Daniel’s father brought him and his brothers camping in San Diego when he was nine years old. The father grew inebriated and began ranting and experiencing hallucinations. He stacked the mattresses against the windows to protect the cabin from the Nazis who, he believed, were assaulting outside. Daniel was frightened.


In 1985, the father died, largely as a result of his alcoholism. Since then, Daniel has spoken about his personal experiences with alcohol.

I’ve worked hard to stop the cycle of addictions in my own life. I never drank much, but when my eldest daughter graduated from high school, I stopped drinking completely.

It wasn’t like I drank much to begin with: a six-pack of beer could stay in my fridge for months without being touched.

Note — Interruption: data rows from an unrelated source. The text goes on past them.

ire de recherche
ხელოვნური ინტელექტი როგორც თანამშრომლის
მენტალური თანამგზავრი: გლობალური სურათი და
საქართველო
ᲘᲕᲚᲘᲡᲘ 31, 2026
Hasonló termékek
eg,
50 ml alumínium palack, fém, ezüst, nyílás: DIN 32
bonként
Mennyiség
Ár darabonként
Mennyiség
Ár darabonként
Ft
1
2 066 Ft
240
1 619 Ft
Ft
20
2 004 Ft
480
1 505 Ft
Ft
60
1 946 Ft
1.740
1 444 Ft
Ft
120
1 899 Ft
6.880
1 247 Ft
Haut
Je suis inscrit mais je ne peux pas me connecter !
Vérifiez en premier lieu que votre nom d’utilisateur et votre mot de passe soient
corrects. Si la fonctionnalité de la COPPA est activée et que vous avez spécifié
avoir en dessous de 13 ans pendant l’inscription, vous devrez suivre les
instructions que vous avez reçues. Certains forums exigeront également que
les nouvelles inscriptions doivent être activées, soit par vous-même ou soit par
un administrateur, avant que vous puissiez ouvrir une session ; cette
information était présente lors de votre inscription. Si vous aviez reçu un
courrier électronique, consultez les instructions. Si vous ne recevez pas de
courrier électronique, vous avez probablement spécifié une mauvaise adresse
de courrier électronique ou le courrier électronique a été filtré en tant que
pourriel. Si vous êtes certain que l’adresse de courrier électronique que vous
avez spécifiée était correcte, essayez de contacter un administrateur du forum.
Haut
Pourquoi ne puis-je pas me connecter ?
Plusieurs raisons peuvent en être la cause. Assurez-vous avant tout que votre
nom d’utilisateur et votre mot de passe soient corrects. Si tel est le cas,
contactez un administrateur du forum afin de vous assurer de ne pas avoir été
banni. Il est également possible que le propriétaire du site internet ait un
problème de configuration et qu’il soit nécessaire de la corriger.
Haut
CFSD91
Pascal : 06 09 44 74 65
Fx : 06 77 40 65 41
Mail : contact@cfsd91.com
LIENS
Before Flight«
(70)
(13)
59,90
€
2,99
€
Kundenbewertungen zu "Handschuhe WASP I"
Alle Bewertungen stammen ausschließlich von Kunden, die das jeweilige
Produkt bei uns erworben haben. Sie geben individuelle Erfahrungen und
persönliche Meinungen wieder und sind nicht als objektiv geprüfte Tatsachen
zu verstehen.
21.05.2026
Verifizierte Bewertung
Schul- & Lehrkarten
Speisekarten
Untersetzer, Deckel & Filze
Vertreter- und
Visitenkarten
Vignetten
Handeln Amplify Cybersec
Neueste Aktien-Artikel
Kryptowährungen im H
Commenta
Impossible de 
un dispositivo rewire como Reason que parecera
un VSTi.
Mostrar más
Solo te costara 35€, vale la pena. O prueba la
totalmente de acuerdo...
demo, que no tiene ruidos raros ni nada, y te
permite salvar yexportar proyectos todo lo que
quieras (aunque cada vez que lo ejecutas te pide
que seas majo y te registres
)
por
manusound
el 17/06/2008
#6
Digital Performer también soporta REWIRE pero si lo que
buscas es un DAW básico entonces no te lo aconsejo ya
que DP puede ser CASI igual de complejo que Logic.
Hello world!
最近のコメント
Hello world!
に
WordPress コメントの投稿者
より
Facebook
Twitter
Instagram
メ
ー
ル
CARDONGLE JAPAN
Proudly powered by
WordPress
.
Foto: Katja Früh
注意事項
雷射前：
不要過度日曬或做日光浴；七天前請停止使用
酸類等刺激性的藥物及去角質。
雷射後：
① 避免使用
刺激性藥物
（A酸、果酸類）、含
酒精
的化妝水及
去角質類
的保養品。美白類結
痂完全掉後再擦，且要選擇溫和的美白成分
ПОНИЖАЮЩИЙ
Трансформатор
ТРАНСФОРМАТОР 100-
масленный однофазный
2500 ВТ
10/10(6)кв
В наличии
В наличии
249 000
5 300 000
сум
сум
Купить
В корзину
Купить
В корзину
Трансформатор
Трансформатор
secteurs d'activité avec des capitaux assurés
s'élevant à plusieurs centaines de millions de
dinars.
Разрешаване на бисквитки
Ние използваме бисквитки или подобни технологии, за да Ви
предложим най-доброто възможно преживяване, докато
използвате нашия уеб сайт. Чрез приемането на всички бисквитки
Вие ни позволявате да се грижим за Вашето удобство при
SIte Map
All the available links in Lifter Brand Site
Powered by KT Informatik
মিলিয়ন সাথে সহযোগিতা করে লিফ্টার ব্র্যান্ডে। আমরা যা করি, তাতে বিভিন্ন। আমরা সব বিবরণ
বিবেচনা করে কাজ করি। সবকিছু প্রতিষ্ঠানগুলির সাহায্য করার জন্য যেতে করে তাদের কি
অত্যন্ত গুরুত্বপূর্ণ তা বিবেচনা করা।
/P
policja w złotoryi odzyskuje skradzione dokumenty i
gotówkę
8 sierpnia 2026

But I wanted her to understand that alcohol did not have to be there at every social occasion. I didn’t need to drink to have a good time if I went to a party.

That’s what I wanted to demonstrate to her. I wanted to take the initiative and lead my family from the front. I spent seven or eight years without drinking anything. I’ll have a drink now and again at dinner, but that’s all.

That’s a great line: “Alcohol does not have to be a component of every social event.” That is something a sensible guy will remember.

Perhaps there will be a point when you wish to cut down on your drinking or perhaps stop for a while. Perhaps only to show yourself that you can.

Or maybe it will be for reasons that only you can explain. Health. Clarity of mind. Religion. Reasons related to parenting. At work, there is a need for intensity. Silence from intoxicants for a season.

Maybe it’s only a mental adjustment. You’ll nod to the new menu’s motto, but you’ll celebrate your maturity in a different manner.

Maybe it’s only a mental adjustment. You’ll nod to the new menu’s motto, but you’ll celebrate your maturity in a different manner.

Marcus Brotherton contributes to the Art of Manliness on a regular basis.

Visit to read his blog, Men Who Lead Well.

FEAST FOR THIEVES, his first novel, will be available in bookstores in September.



The “How to drink whiskey like a man” is an article that discusses the three important questions you should ask yourself before drinking alcohol. Reference: how to drink whiskey like a man.